Sour Cream Pound Cake

Prep Time
10 mins
Cook Time
1 hr 15 mins
Total Time
1 hr 25 mins

This classic sour cream pound cake recipe is firm and dense but still very moist. Perfect for carving or just serving with whipped cream and fresh fruits!

Servings: 12 Slices
Course: Cake, Dessert
Cuisine: American
Calories: 597 kcal
Author: CakeWhiz


  • 3 cups All-purpose flour
  • 1 cup Sour cream Full fat
  • 1 cup Butter Unsalted
  • 3 cups Granulated sugar
  • 6 Eggs Large
  • 1/2 tsp Baking soda
  • 1 tbsp Vanilla extract
  • 1/4 tsp Almond extract Optional
  • 1 cup Strawberries Washed, Patted dry, Sliced in half
  • 1 cup American buttercream frosting
  • 1/2 cup Nutella syrup


  1. Add butter and sugar in a mixing bowl and cream for 7-10 minutes until the mixture is so pale that it's "whitish" in color.

  2. Add eggs, one at a time, while mixing.

  3. Add sour cream and extracts and mix until just combined.

  4. Combine the flour and baking soda in a separate bowl and dump this dry mixture into the wet mixture. Mix until just combined. Don't over-mix or else you will end up with a flat and tough cake!

  5. Pour this batter in a greased/floured loaf pan (Dimensions: 10 x 5).

  6. Bake at 325 degrees for 1 hour and 25 minutes or until an inserted toothpick comes out clean.

  7. Once the cake has cooled down, frost the top with whipped cream or buttercream icing.

  8. Add some fresh strawberries and drizzle Nutella syrup over the whole cake.
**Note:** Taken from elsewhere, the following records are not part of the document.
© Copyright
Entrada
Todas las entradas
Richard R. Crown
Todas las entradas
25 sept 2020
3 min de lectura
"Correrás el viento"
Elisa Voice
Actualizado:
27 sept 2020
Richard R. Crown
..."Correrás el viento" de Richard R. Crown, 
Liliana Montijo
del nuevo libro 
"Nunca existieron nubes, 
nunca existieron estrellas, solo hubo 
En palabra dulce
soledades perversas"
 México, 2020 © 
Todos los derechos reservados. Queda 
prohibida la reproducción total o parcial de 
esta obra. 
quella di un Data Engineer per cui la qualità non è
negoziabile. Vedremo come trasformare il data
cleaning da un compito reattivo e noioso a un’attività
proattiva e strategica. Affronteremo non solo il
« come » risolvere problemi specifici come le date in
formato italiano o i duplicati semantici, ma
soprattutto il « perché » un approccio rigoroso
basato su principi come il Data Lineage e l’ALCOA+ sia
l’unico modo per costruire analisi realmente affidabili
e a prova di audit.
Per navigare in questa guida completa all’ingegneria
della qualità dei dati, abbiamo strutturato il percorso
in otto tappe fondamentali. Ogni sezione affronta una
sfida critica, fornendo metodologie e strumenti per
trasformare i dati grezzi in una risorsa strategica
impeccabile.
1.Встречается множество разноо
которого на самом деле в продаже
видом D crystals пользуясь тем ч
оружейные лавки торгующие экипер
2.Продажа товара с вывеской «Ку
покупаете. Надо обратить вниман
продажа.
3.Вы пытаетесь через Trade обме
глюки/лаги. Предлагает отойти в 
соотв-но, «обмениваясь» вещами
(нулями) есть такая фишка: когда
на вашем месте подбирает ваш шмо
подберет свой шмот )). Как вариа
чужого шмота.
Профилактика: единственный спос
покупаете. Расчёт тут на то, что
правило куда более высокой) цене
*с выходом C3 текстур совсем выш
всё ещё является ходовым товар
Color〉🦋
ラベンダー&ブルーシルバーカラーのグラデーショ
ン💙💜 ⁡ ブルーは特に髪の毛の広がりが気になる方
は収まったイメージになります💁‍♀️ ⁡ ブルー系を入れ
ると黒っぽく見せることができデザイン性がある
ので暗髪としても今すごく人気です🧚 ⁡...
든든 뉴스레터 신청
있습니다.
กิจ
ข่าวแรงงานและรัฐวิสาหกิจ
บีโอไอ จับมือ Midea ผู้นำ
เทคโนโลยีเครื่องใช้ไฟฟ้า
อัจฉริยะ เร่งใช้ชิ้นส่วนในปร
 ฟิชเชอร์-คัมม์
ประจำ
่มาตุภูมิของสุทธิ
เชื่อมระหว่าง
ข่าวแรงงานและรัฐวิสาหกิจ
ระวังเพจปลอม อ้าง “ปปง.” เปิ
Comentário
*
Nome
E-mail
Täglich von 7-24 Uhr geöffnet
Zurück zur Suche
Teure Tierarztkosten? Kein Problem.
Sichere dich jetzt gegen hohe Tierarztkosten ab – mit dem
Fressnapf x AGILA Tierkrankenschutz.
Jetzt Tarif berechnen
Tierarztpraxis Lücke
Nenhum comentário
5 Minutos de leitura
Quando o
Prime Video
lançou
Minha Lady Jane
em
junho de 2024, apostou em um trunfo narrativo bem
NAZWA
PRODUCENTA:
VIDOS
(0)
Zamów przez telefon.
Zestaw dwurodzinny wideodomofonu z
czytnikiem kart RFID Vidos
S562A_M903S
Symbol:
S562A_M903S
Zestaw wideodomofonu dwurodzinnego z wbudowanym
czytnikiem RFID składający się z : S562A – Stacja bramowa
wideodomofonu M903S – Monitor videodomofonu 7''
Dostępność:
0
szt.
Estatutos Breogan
Enjoy!

Recipe Notes

  • Read all my tips above. 
  • Leftovers can be stored in a sealed container in the fridge for up to 3 days. 

Until next time, tata my lovelies!

9 comments on “Classic Sour Cream Pound Cake Recipe”

  1. This is calling my name! I want this right now!

  2. I love this! Such a classic favorite!